## JOB
Every line that includes the word "output" needs to be copied from the listing.

## THE RECORDS

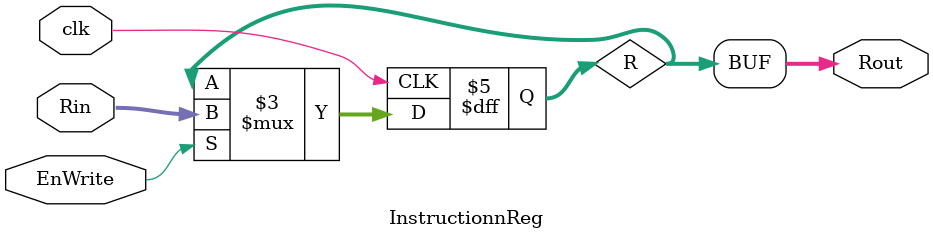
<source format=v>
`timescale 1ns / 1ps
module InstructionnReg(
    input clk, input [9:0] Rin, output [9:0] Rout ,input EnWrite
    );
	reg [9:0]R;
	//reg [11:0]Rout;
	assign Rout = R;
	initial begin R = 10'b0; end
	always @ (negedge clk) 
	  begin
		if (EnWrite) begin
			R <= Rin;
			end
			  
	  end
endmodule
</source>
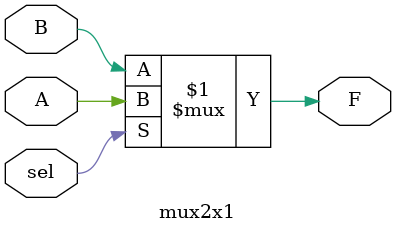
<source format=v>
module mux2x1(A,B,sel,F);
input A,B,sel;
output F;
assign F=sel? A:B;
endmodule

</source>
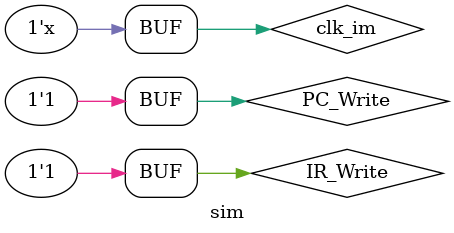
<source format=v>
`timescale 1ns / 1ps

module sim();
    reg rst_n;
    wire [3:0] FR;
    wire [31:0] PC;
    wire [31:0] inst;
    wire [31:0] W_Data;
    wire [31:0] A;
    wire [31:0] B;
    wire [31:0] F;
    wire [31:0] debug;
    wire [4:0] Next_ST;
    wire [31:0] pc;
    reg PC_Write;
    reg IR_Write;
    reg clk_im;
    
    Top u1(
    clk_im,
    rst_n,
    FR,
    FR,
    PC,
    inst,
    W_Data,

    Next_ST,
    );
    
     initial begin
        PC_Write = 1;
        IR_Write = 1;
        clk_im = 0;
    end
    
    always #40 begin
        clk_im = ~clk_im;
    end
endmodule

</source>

## EXPECTED ANSWER
    input clk, input [9:0] Rin, output [9:0] Rout ,input EnWrite
output F;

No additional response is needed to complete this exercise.